Each time there is a scam, the government, regulators and auditors, among other stakeholders, sit up and stress the need to reframe existing guidelines. But that’s a bit like locking the barn door after the horse has bolted. Already, the scale of the fraud is staggering: The banking sector’s non-performing assets (NPAs) sector ballooned to over Rs 10 lakh crore in March 31, 2018 from just Rs 7.11 lakh crore in March 2017. Of this, a large portion was due to wilful defaulters, which means that promoters of companies despite having the capacity to repay the debt, purposely did not repay the funds.
India first sat up and took notice of its corporate governance laws after a multi-crore fraud at the erstwhile Satyam Computers rocked India Inc a little over 10 years ago in January 2009. In a shocking revelation, its then promoter Ramalinga Raju disclosed a Rs 7,000-crore accounting fraud. Since then, the government has been focusing on strengthening corporate governance laws in a bid to boost the economy and encourage businesses to boom.
The Companies Act of 1956 was amended in 2013 bringing accountability and transparency in the functioning of companies, especially those which are listed on the bourses. Among other things, Issues dealing with accounting, the role of independent directors and promoters, as well as shareholders’ rights, were handled in depth. It provided more teeth to the Serious Fraud Investigation Office (SFIO) which could even arrest persons found guilty of corporate crimes. It dealt with issues such as insider trading and rights of minority shareholders. In case of financial crisis, rules for winding up companies were also laid down.
It seemed as if corporate India had finally become fool-proof.
The government has initiated processes which include regular scrutiny by tax authorities and banks on income earned, spends and even investments besides initiating know your customer rules along with mandatory quoting of Aadhaar and permanent account numbers for transactions.
The fact is nothing much has changed. Within months, the Kingfisher Airlines fraud hit headlines. The now-defunct airline promoted by Vijay Mallya was a tangled web of financial fraud which not only included non-payment of debt and service taxes but also employees’ provident fund payments. Mallya, who eventually fled the country in 2016, defaulted on loans worth over Rs 7,000 crore, of which of SBI’s exposure was Rs 1,600 crore.
The Kingfisher case threw up new challenges. It laid bare systemic corruption and breach of rules by multiple stakeholders, including finance ministry officials. Globally, the corporate and financial worlds have witnessed massive jolts such as the Enron scandal and Lehman bankruptcy, but India has a record of financial scandals that are rarely seen in other developing countries. At a time when India is being tipped as one of the world’s major global players driving global economic growth, these scandals can dull the sheen of the country’s companies.
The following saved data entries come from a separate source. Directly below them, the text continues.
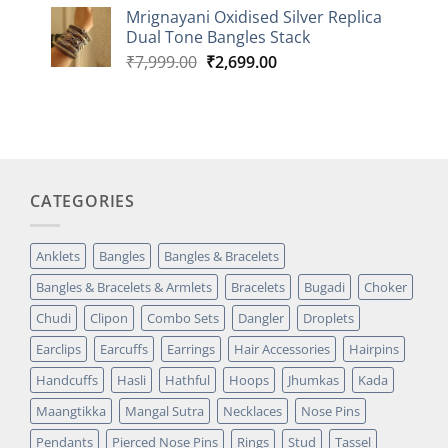
based on
Mrignayani Oxidised Silver Replica
customer
Dual Tone Bangles Stack
rating
Original
Current
₹
7,999.00
₹
2,699.00
price
price
was:
is:
₹7,999.00.
₹2,699.00.
CATEGORIES
Anklets
Bangles
Bangles & Bracelets
Bangles & Bracelets & Armlets
Bracelets
Bugadi
Choker
Chudi
Clipon
Combo Sets
Dangler
Droplets
Earclips
Earcuffs
Earrings
Hair Accessories
Hairpins
Handcuffs
Hasli
Hathful
Hoops
Jhumkas
Kada
Maangtikka
Mangal Sutra
Necklaces
Nose Pins
Pendants
Pierced Nose Pins
Rings
Stud
Tassel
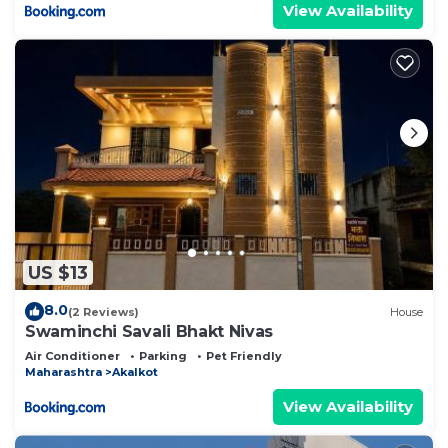
View Availability
US $13
8.0
(2 Reviews)
House
Swaminchi Savali Bhakt Nivas
Air Conditioner
Parking
Pet Friendly
Maharashtra
Akalkot
View Availability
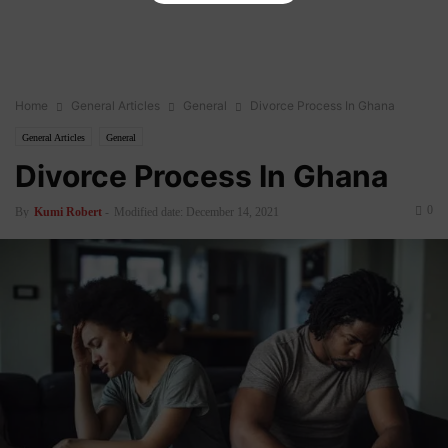
Home
General Articles
General
Divorce Process In Ghana
General Articles
General
Divorce Process In Ghana
0
By
Kumi Robert
-
Modified date: December 14, 2021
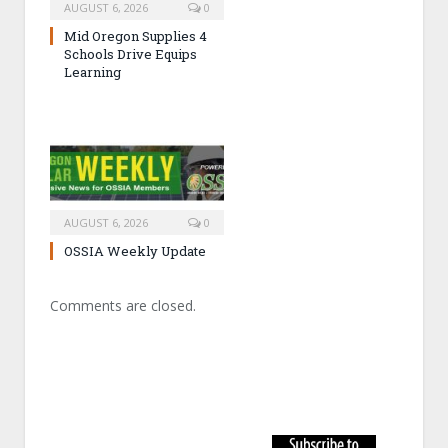
AUGUST 6, 2026
0
Mid Oregon Supplies 4
Schools Drive Equips
Learning
AUGUST 6, 2026
0
OSSIA Weekly Update
Comments are closed.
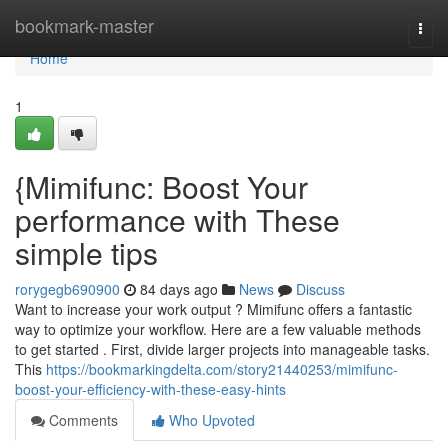
Home
bookmark-master
Togg
navi
Home
1
{Mimifunc: Boost Your
performance with These
simple tips
rorygegb690900
84 days ago
News
Discuss
Want to increase your work output ? Mimifunc offers a fantastic
way to optimize your workflow. Here are a few valuable methods
to get started . First, divide larger projects into manageable tasks.
This
https://bookmarkingdelta.com/story21440253/mimifunc-
boost-your-efficiency-with-these-easy-hints
Comments
Who Upvoted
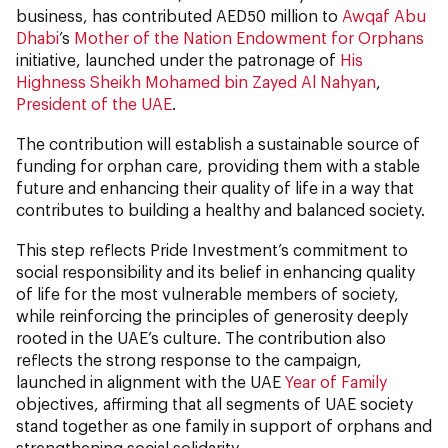
business,
has contributed AED50 million to
Awqaf Abu
Dhabi
’s
Mother of the Nation Endowment for Orphans
initiative, launched under the patronage of
His
Highness Sheikh Mohamed bin Zayed Al Nahyan
,
President of the UAE
.
The contribution will establish a sustainable source of
funding for orphan care, providing them with a stable
future and enhancing their quality of life in a way that
contributes to building a healthy and balanced society.
This step reflects Pride Investment’s commitment to
social responsibility and its belief in enhancing quality
of life for the most vulnerable members of society,
while reinforcing the principles of generosity deeply
rooted in the UAE’s culture. The contribution also
reflects the strong response to the campaign,
launched in alignment with the UAE
Year of Family
objectives, affirming that all segments of UAE society
stand together as one family in support of orphans and
strengthening social solidarity.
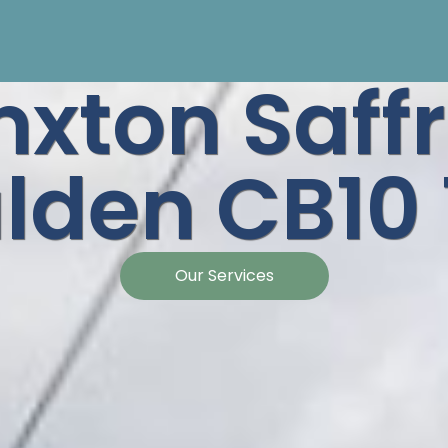
nxton Saff
lden CB10 
Our Services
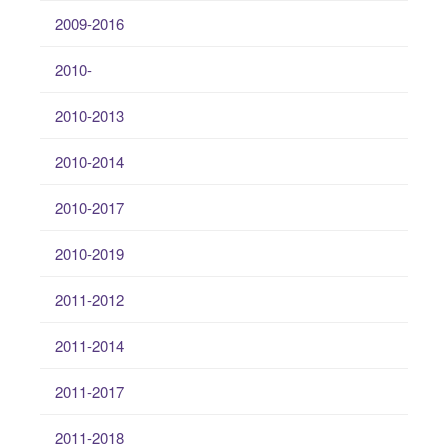
2009-2016
2010-
2010-2013
2010-2014
2010-2017
2010-2019
2011-2012
2011-2014
2011-2017
2011-2018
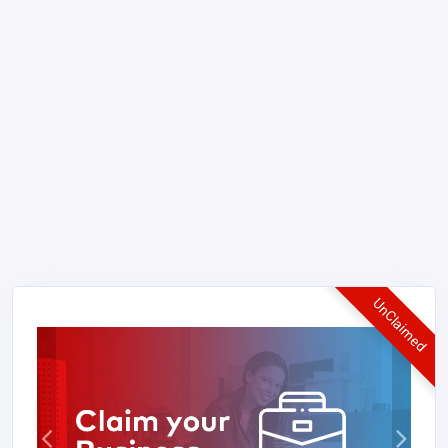
UnClaimed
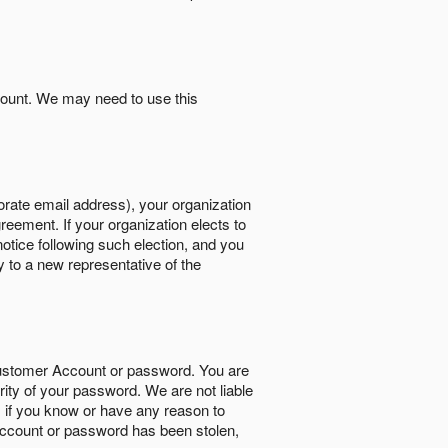
count. We may need to use this
orate email address), your organization
reement. If your organization elects to
notice following such election, and you
y to a new representative of the
Customer Account or password. You are
rity of your password. We are not liable
 if you know or have any reason to
ccount or password has been stolen,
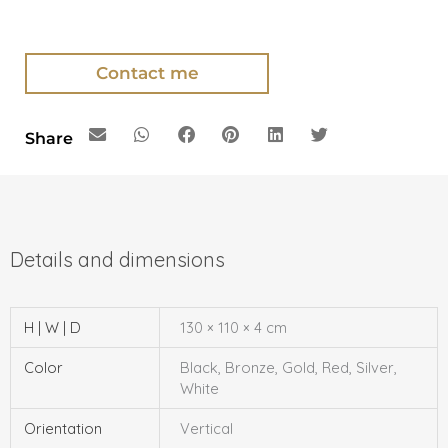
Contact me
Share
H | W | D
130 × 110 × 4 cm
Color
Black, Bronze, Gold, Red, Silver,
White
Orientation
Vertical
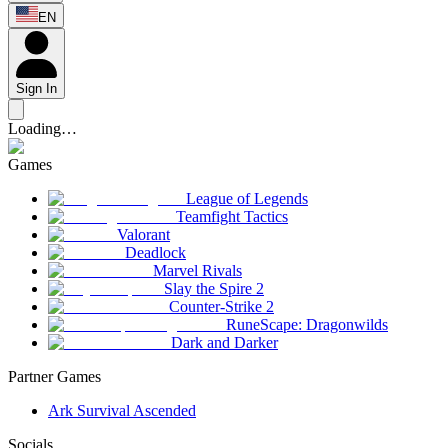
EN
Sign In
Loading…
Games
League of Legends
Teamfight Tactics
Valorant
Deadlock
Marvel Rivals
Slay the Spire 2
Counter-Strike 2
RuneScape: Dragonwilds
Dark and Darker
Partner Games
Ark Survival Ascended
Socials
India is aiming to become a $5 trillion economy but is in the throes of an unprecedented slowdown that has hit most sectors from automobiles to manufacturing.
If one analyses each of these corporate frauds carefully, a simple conclusion comes through: It is immense greed that has been the driving force behind these scams. It is easy to blame the government of the day or the regulators for such scams. Corruption has been deep-rooted in our system. If you look at the rule books, there is little scope for errors. Know your customer guidelines for banks, board-level decisions for big-ticket loans, accountability of independent directors and auditors, tax scrutiny and many more are already printed in bold in our multiple rule books.
Prime Minister Narendra Modi had made weeding out black money and corruption a major poll plank in his 2014 election campaign. More than 2 lakh companies indulging in large-scale tax violations have been deregistered. He also announced tougher measures such as demonetisation and the goods and services tax to tackle corruption, but it’s a long and difficult road ahead.